The predicted class is:

$$\widehat{y}=\left\{\begin{array}{cc}1,\hfill & \mathrm{if}\widehat{y}\ge 0.5(\mathrm{Positive}\mathrm{Sentiment})\hfill \\ 0,\hfill & \mathrm{otherwise}(\mathrm{Negative}\mathrm{Sentiment})\hfill \end{array}\right.$$

(18)

4.5. Dropout Regularization

Dropout regularization is essential in preventing overfitting in deep neural networks, which often occurs due to the large number of parameters. By randomly deactivating neurons during training, dropout ensures the model generalizes well to unseen data instead of relying on a small subset of neurons. Implemented in both the BGRU and LSTM layers with a 20% dropout rate, this technique enhances robust learning, reduces test error rates, and prevents the model from over-relying on specific words or phrases, ultimately improving overall classification accuracy.
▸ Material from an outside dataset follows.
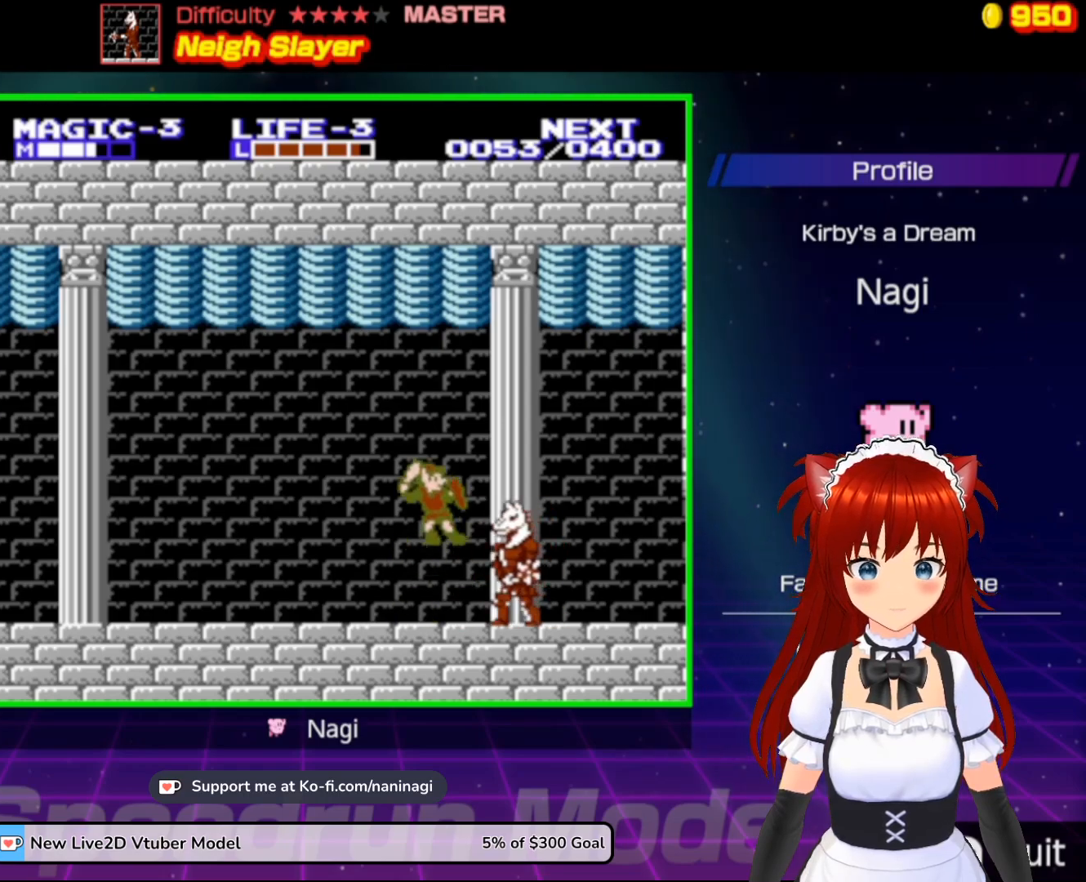
{"buttons": [], "events": [[100, "DPAD_DOWN", "down"], [100, "DPAD_RIGHT", "up"], [133, "DPAD_DOWN", "up"], [367, "B", "up"]]}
Figure 3 shows the illustration of this operation on one neural network, as Figure 4 shows the application of the same in our model.

DL has several especially useful new techniques, including regularization by dropout, and without which it could not have made much progress. Regularization by dropout randomly blocks a fraction, termed the dropout rate of connections in a network [41]. This is achieved by a mask that is randomly generated but has the same dimensions as the connection between the two layers.

The Algorithm 1 presents the different procedures of the hybrid BGRU-LSTM for opinion mining.

Algorithm 1 HBGRU-LSTM for opinion mining.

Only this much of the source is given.